\\ TERCEIRO SINAL
Uma parte de mim pensa que volto demais ao passado. Creio, e, mais surpreendentemente, realmente creio que se engana.
Por Bruno Pernambuco
O tamanho que eu tenho é somente para mim mesmo. É só de mim que vejo ser do tamanho daquilo tudo que vejo. Um sentimento é, em cada momento, o sentimento de muitas coisas simultaneamente, e eu não sou mais do que aquela parte que fica de mim em cada coisa.
Uma pulsação atravessa, é a pulsação de múltiplas coisas ao mesmo tempo. Um mesmo olhar se abre em múltiplos passados. Diferentes lembranças são afinal retratos múltiplos de uma mesma coisa. A rememoração não representa nada a não ser a própria memória, em sua antecipação, anterior à realidade. A lembrança de um dia alegre, resplandecente, ou de um amor em que se acreditou, ou da calma que certa vez se percebeu no olhar fechado dum morto é a mesma que a lembrança de um rosto que nunca se viu. Sua existência não é mais que uma sugestão, uma antimemória, um segredo que desapareceu antes mesmo da palavra que pudesse guardá-lo.

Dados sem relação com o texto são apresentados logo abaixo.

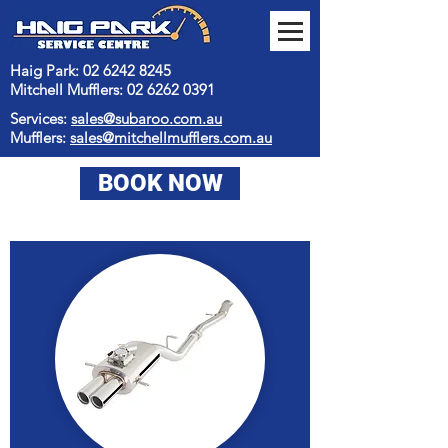
Haig Park: 02 6242 8245
Mitchell Mufflers:
02 6262 0391
Services:
sales@subaroo.com.au
Mufflers:
sales@mitchellmufflers.com.au
BOOK NOW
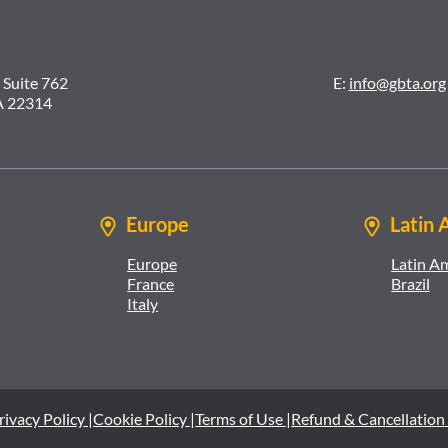
 Suite 762
E:
info@gbta.org
A 22314
Europe
Latin 
Europe
Latin A
France
Brazil
Italy
rivacy Policy |
Cookie Policy |
Terms of Use |
Refund & Cancellation 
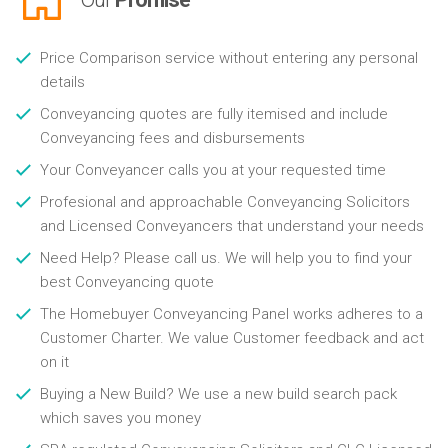
Price Comparison service without entering any personal
details
Conveyancing quotes are fully itemised and include
Conveyancing fees and disbursements
Your Conveyancer calls you at your requested time
Profesional and approachable Conveyancing Solicitors
and Licensed Conveyancers that understand your needs
Need Help? Please call us. We will help you to find your
best Conveyancing quote
The Homebuyer Conveyancing Panel works adheres to a
Customer Charter. We value Customer feedback and act
on it
Buying a New Build? We use a new build search pack
which saves you money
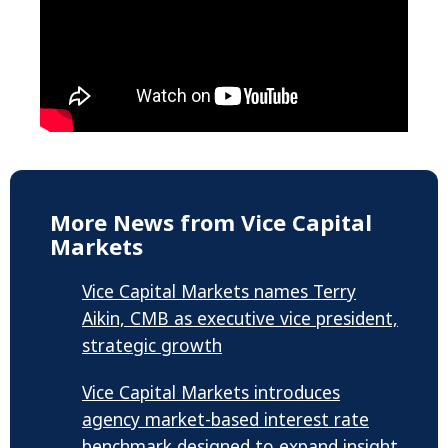
More News from Vice Capital
Markets
Vice Capital Markets names Terry
Aikin, CMB as executive vice president,
strategic growth
Vice Capital Markets introduces
agency market-based interest rate
benchmark designed to expand insight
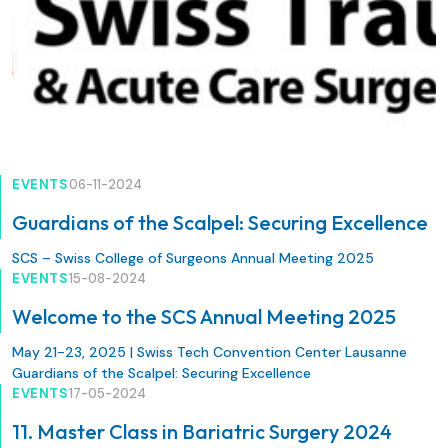
EVENTS
06-11-2024
Guardians of the Scalpel: Securing Excellence
SCS – Swiss College of Surgeons Annual Meeting 2025
EVENTS
15-08-2024
Welcome to the SCS Annual Meeting 2025
May 21-23, 2025 | Swiss Tech Convention Center Lausanne
Guardians of the Scalpel: Securing Excellence
EVENTS
17-05-2024
11. Master Class in Bariatric Surgery 2024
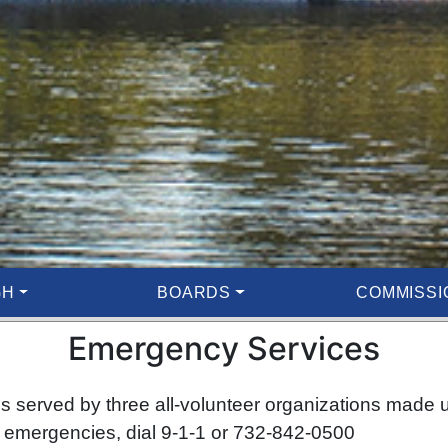
GH
BOARDS
COMMISSI
Emergency Services
 served by three all-volunteer organizations made 
emergencies, dial 9-1-1 or 732-842-0500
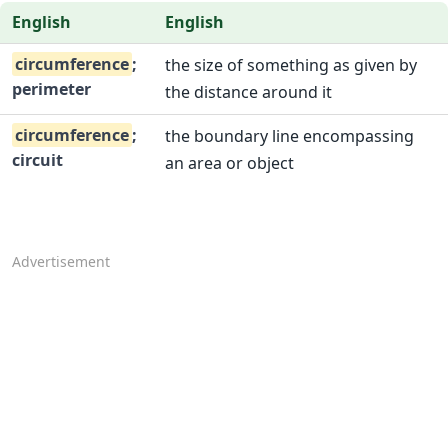
English
English
circumference
;
the size of something as given by
perimeter
the distance around it
circumference
;
the boundary line encompassing
circuit
an area or object
Advertisement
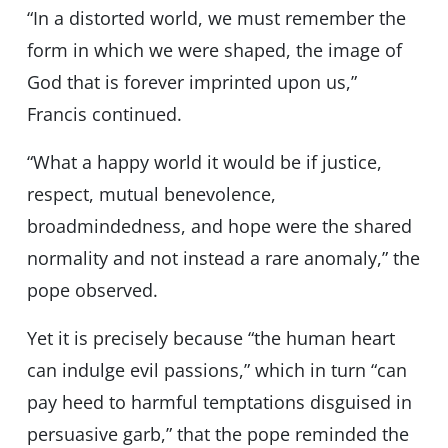
“In a distorted world, we must remember the
form in which we were shaped, the image of
God that is forever imprinted upon us,”
Francis continued.
“What a happy world it would be if justice,
respect, mutual benevolence,
broadmindedness, and hope were the shared
normality and not instead a rare anomaly,” the
pope observed.
Yet it is precisely because “the human heart
can indulge evil passions,” which in turn “can
pay heed to harmful temptations disguised in
persuasive garb,” that the pope reminded the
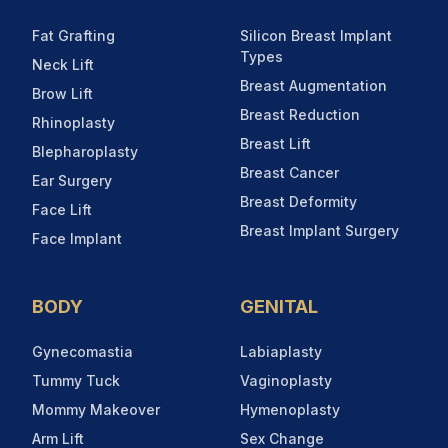
Fat Grafting
Silicon Breast Implant
Types
Neck Lift
Breast Augmentation
Brow Lift
Breast Reduction
Rhinoplasty
Breast Lift
Blepharoplasty
Breast Cancer
Ear Surgery
Breast Deformity
Face Lift
Breast Implant Surgery
Face Implant
BODY
GENITAL
Gynecomastia
Labiaplasty
Tummy Tuck
Vaginoplasty
Mommy Makeover
Hymenoplasty
Arm Lift
Sex Change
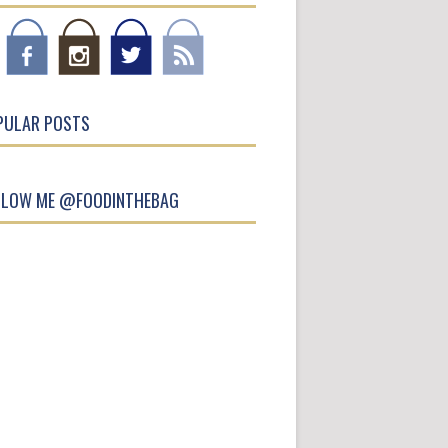
PULAR POSTS
LLOW ME @FOODINTHEBAG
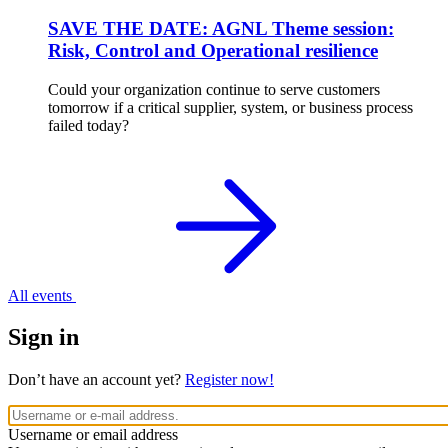
SAVE THE DATE: AGNL Theme session:
Risk, Control and Operational resilience
Could your organization continue to serve customers
tomorrow if a critical supplier, system, or business process
failed today?
All events
Sign in
Don’t have an account yet?
Register now!
Username or email address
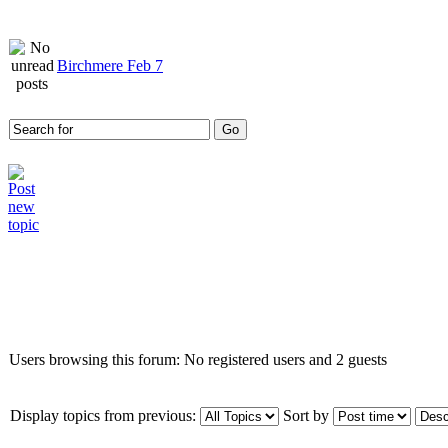
Birchmere Feb 7
Who is online
Users browsing this forum: No registered users and 2 guests
Display topics from previous:
Sort by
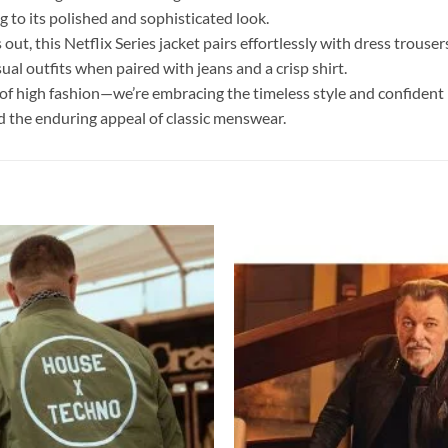
g to its polished and sophisticated look.
out, this Netflix Series jacket pairs effortlessly with dress trouser
ual outfits when paired with jeans and a crisp shirt.
of high fashion—we’re embracing the timeless style and confident p
and the enduring appeal of classic menswear.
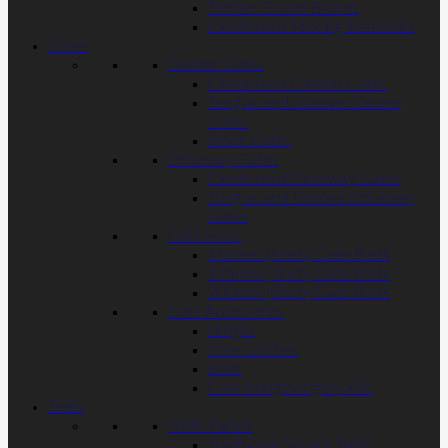
Timber Gravel Boards
Closeboard Fencing Essentials
Gates
Garden Gates
Closeboard Garden Gates
Tongue and Groove Garden
Gates
Picket Gates
Driveway Gates
Closeboard Driveway Gates
Tongue and Groove Driveway
Gates
Gate Posts
150mm (6inch) Gate Posts
175mm (7inch) Gate Posts
200mm (8inch) Gate Posts
Gate Accessories
Hinges
Gate Latches
Bolts
Gate Irongmongery Kits
Trellis
Trellis Panels
Traditional Square Trellis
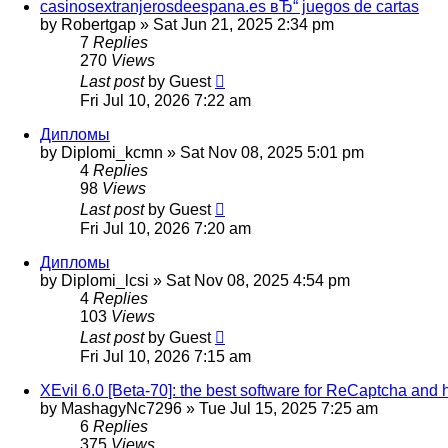
casinosextranjerosdeespana.es вЂ“ juegos de cartas
by
Robertgap
»
Sat Jun 21, 2025 2:34 pm
7
Replies
270
Views
Last post
by
Guest
Fri Jul 10, 2026 7:22 am
Дипломы
by
Diplomi_kcmn
»
Sat Nov 08, 2025 5:01 pm
4
Replies
98
Views
Last post
by
Guest
Fri Jul 10, 2026 7:20 am
Дипломы
by
Diplomi_lcsi
»
Sat Nov 08, 2025 4:54 pm
4
Replies
103
Views
Last post
by
Guest
Fri Jul 10, 2026 7:15 am
XEvil 6.0 [Beta-70]: the best software for ReCaptcha and 
by
MashagyNc7296
»
Tue Jul 15, 2025 7:25 am
6
Replies
375
Views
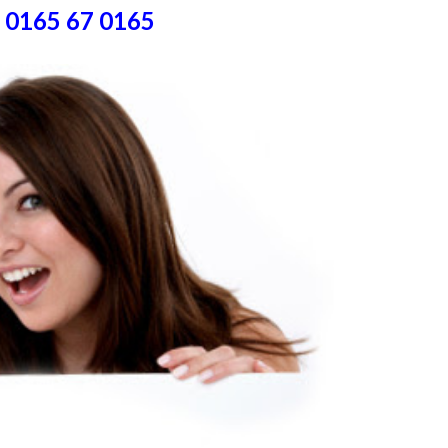
) 0165 67 0165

Enigmas nas pedras e também no mar. Enigmas na caixa vazia e nos males que estiveram guardados. Num grande adiamento e numa certeza súbita, que atravessa com a marca dessas menores e mais fortes coisas do dia. Num isolamento, numa remissão, e numa entrega completa, ainda que solitária, à noite. É impossível dizer o quanto a indefinição que existe fora é a mesma que existe em mim - e é impreciso dizer o quanto as duas se reconhecem, se trocam, se cumprimentam, se conversam também indefinidamente.
Uma parte de mim pensa que volto demais ao passado. Creio, e, mais surpreendentemente, realmente creio que se engana. De qualquer forma o engano me traz novamente o alívio de aquele acontecimento nunca fora de fato meu. Estar no passado é saber que ele é nada.